Find the initial velocity ##U##

[chwala]

Homework Statement

see attached.

Relevant Equations

Mechanics

Now in determining the initial velocity;

in my understanding, if $s=1.8$ then we consider the stone's motion from the top to the ground. Why not consider $s=3.6$, the total distance traveled by stone from start point $t=0$? Is it possible to model equations from this point?

The stone when thrown upwards will reach a point where it is instantaneously at rest and then start the descent.
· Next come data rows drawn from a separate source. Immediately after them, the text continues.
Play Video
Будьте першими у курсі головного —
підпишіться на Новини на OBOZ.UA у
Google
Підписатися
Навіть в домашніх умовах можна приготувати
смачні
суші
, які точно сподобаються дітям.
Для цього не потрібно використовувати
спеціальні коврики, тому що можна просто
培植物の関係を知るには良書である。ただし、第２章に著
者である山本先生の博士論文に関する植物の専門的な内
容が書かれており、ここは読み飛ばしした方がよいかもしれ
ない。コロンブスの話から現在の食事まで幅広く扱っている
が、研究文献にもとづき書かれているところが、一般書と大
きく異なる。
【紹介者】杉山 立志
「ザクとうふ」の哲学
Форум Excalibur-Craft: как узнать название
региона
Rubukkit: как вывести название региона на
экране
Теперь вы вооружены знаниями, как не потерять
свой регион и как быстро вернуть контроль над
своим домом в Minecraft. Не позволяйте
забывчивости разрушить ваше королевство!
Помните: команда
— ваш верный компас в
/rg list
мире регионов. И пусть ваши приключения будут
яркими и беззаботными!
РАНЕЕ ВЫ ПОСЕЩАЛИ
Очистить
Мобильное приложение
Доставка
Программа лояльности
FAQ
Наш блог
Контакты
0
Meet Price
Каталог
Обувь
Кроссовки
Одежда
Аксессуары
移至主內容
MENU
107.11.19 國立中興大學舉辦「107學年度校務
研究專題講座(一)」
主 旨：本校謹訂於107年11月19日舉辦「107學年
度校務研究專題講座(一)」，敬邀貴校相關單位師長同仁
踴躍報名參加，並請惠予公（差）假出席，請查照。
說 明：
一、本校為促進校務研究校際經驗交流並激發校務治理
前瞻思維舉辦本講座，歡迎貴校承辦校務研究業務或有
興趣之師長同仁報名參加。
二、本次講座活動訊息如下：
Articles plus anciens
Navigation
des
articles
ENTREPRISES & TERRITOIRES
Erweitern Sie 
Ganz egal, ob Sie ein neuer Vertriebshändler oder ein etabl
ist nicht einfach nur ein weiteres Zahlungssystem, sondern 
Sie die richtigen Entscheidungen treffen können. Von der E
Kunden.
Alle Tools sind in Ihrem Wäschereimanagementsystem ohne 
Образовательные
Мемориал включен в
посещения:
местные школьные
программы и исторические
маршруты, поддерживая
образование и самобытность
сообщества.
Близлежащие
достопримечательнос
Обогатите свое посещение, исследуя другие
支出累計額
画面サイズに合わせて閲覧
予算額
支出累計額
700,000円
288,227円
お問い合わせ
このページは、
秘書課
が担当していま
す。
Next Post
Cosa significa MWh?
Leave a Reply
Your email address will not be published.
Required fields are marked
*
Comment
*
In that case, it is clear that $s=1.8$. I need insight on this very part.

 

[kuruman]

Why not consider $s=3.6$, the total distance traveled by stone from point $t=0$?

Because in the kinematic equations the relevant variable is the displacement (a vector) not the distance (a scalar).

 

[chwala]

Thank @kuruman I am self-studying Mechanics. Noted.

 

[kuruman]

Thank @kuruman I am self-studying Mechanics. Noted.

Then I will add here a calculation that illustrates the point in post #2.

Problem
A stone is thrown straight up in the air with initial velocity $v_0=3~$m/s and returns to the point at which it was launched. Find the time time of flight $T$.

Solution
The height of the stone $y$ at any time $t$ above the point of launch is given by $$y=v_0~t-\frac{1}{2}g~t^2.$$ At the specific time $t=T$ when it returns to the launch point, the height of the stone above ground is zero. With $t=T$ the equation we have $$ 0=v_0~T-\frac{1}{2}g~T^2\implies T(v_0 -\frac{1}{2}g~T)=0.$$ One or the other of the terms in the product on the right must be zero.

A. $T=0$ which says that the stone is at zero height when it is launched, a fact that we already knew and built in the equation. We reject this solution because we are looking for a time after launch, i.e. $T>0.$

B. $v_0 -\frac{1}{2}g~T=0 \implies T=\dfrac{2v_0}{g}.$ This is the solution that we want.

Answer
$T=\dfrac{2\times 3~(\text{m/s})}{10~(\text{m/s}^2)}=0.6~\text{s}.$

You can see from this example that the total distance traveled up and down does not enter the picture and is not needed. Good luck with your self-study. We are here to help.